Matt Collishaw is one of the MONA artists. In his interview he says that while he is not trying to change the world with his art, he believes that galleries and museums can change how people think. He says that a museum is a space where people can reflect on themselves and their world, because it is quiet and supports thinking. Collishaw says that churches provided a similar time and space for contemplation in a religious age.
Contemporary indigenous Australian art could be a huge part of the MONA experience. Some of the most exciting and best contemporary art in the world is indigenous. Also it is an art that speaks to some of the themes which Monanism addresses - evolution and time, cultures and knowledge.

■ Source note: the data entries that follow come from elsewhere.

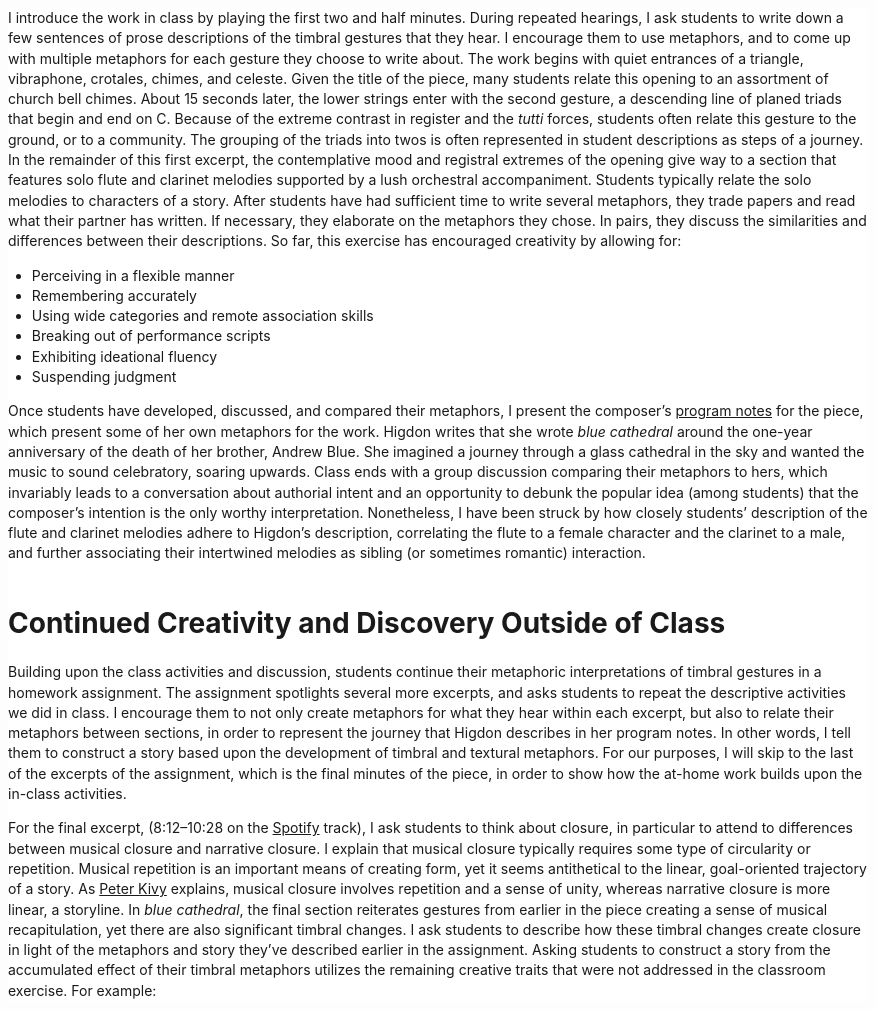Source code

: I introduce the work in class by playing the first two and half minutes. During repeated hearings, I ask students to write down a few sentences of prose descriptions of the timbral gestures that they hear. I encourage them to use metaphors, and to come up with multiple metaphors for each gesture they choose to write about. The work begins with quiet entrances of a triangle, vibraphone, crotales, chimes, and celeste. Given the title of the piece, many students relate this opening to an assortment of church bell chimes. About 15 seconds later, the lower strings enter with the second gesture, a descending line of planed triads that begin and end on C. Because of the extreme contrast in register and the *tutti* forces, students often relate this gesture to the ground, or to a community. The grouping of the triads into twos is often represented in student descriptions as steps of a journey. In the remainder of this first excerpt, the contemplative mood and registral extremes of the opening give way to a section that features solo flute and clarinet melodies supported by a lush orchestral accompaniment. Students typically relate the solo melodies to characters of a story. After students have had sufficient time to write several metaphors, they trade papers and read what their partner has written. If necessary, they elaborate on the metaphors they chose. In pairs, they discuss the similarities and differences between their descriptions. So far, this exercise has encouraged creativity by allowing for:

-   Perceiving in a flexible manner
-   Remembering accurately
-   Using wide categories and remote association skills
-   Breaking out of performance scripts
-   Exhibiting ideational fluency
-   Suspending judgment

Once students have developed, discussed, and compared their metaphors, I present the composer’s [program notes](http://www.google.com/url?q=http%3A%2F%2Fwww.jenniferhigdon.com%2Fpdf%2Fprogram-notes%2Fblue-cathedral.pdf&sa=D&sntz=1&usg=AFQjCNG0xv0glgbxuRCBqmpYrnjtkdd6Vw) for the piece, which present some of her own metaphors for the work. Higdon writes that she wrote *blue cathedral* around the one-year anniversary of the death of her brother, Andrew Blue. She imagined a journey through a glass cathedral in the sky and wanted the music to sound celebratory, soaring upwards. Class ends with a group discussion comparing their metaphors to hers, which invariably leads to a conversation about authorial intent and an opportunity to debunk the popular idea (among students) that the composer’s intention is the only worthy interpretation. Nonetheless, I have been struck by how closely students’ description of the flute and clarinet melodies adhere to Higdon’s description, correlating the flute to a female character and the clarinet to a male, and further associating their intertwined melodies as sibling (or sometimes romantic) interaction.

# Continued Creativity and Discovery Outside of Class

Building upon the class activities and discussion, students continue their metaphoric interpretations of timbral gestures in a homework assignment. The assignment spotlights several more excerpts, and asks students to repeat the descriptive activities we did in class. I encourage them to not only create metaphors for what they hear within each excerpt, but also to relate their metaphors between sections, in order to represent the journey that Higdon describes in her program notes. In other words, I tell them to construct a story based upon the development of timbral and textural metaphors. For our purposes, I will skip to the last of the excerpts of the assignment, which is the final minutes of the piece, in order to show how the at-home work builds upon the in-class activities.

For the final excerpt, (8:12–10:28 on the [Spotify](https://www.google.com/url?q=https%3A%2F%2Fplay.spotify.com%2Fartist%2F4HvOjSY1H5ug51tsxrXcRW&sa=D&sntz=1&usg=AFQjCNFcejnQ6-Pm71ianENxrHdrxVGNLg) track), I ask students to think about closure, in particular to attend to differences between musical closure and narrative closure. I explain that musical closure typically requires some type of circularity or repetition. Musical repetition is an important means of creating form, yet it seems antithetical to the linear, goal-oriented trajectory of a story. As [Peter Kivy](https://www.google.com/url?q=https%3A%2F%2Fopenlibrary.org%2Fworks%2FOL3334186W%2FThe_fine_art_of_repetition&sa=D&sntz=1&usg=AFQjCNGBXHGXHX8UErfojh5TJpcbqRREvw) explains, musical closure involves repetition and a sense of unity, whereas narrative closure is more linear, a storyline. In *blue cathedral*, the final section reiterates gestures from earlier in the piece creating a sense of musical recapitulation, yet there are also significant timbral changes. I ask students to describe how these timbral changes create closure in light of the metaphors and story they’ve described earlier in the assignment. Asking students to construct a story from the accumulated effect of their timbral metaphors utilizes the remaining creative traits that were not addressed in the classroom exercise. For example:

The biggest reason it should be included is that I cannot think of any art which is more powerfully both old and new at the same time. If I was a gambler I would bet you $10,000 that Walsh has something big coming, that involves indigenous, contemporary artists.
Museums use energy and produce emissions. Art tourists fly around the planet, catching up with the newest art at the latest biennale. How good would it be if MONA produced 150% of the electricity it needs? Dave Walsh is the sort of guy who could make that happen. The energy systems can be designed by artists, to be works of art; power-full art.
In the interview on The O with Monanism artist Jan Fabre, he says that “art makes us understand we are unbearable”. In another context, Nobel laureate writer, J.M.Coetzee, asks ʻWhere does the discontented feeling come from, unique to mankind, that we are not well, and what is it that we desire to be cured of?ʼ (In ʻItalo Svevoʼ, Inner Workings: Literary Essays 2000-2005, Knopf: North Sydney, 2007, 1-14)
This is dangerous, occult territory, most prominently associated with Sigmund Freud. According to psychoanalysis, what is unbearable is that we carry unsayable, infantile sexual drives which are murderous, perverse, incestuous and impossible. The brilliance of MONAʼs sex art is that it brings a wider audience to have this impolite conversation about ourselves, sharing one of the most powerful insights in the history of ideas.
Peter Singer, the great Australian philosopher of ethics, says that the ultra-rich are so loaded that global poverty could be eradicated with just a tiny transfer of their wealth. He makes the case in ʻThe Life You Can Saveʼ for both voluntary and compulsory giving.
Walking around MONA, you see $200 million dollars worth of private wealth and it is shocking. How can any mortal accumulate such an obscene fortune? Then you think a little more on it and see the positive side. Can MONA provoke Australiaʼs mining magnates and other billionaires to do something meaningful with their lives and all that damn money?
Australiaʼs casual self-image is not really that relaxed, when you think about it. ʻNo worriesʼ is often the last refuge of those who are actually very brittle and worried by what their peers think. The fearful Australian wants desperately to fit in, to be average, normal,unpretentious, invisible, regular, generic. I prefer joy to fear.
MONA is mostly brave and bold but there is fear in the curatorial tone. Some of the interviews and commentary by David Walsh and others on the O are agonisingly self-thwarting. I like the fact that MONA embraces difficult themes and ideas but I believe that it can become more confident.
It would not water down the radical impulse to show what is lyrical and soft. Complex situations such as the Darwinian revolution can be presented boldly and discussed in simple, vigorous language. It is not weak to talk about things that are subtle. Go on Mr Walsh, enjoy your Monanism a little more.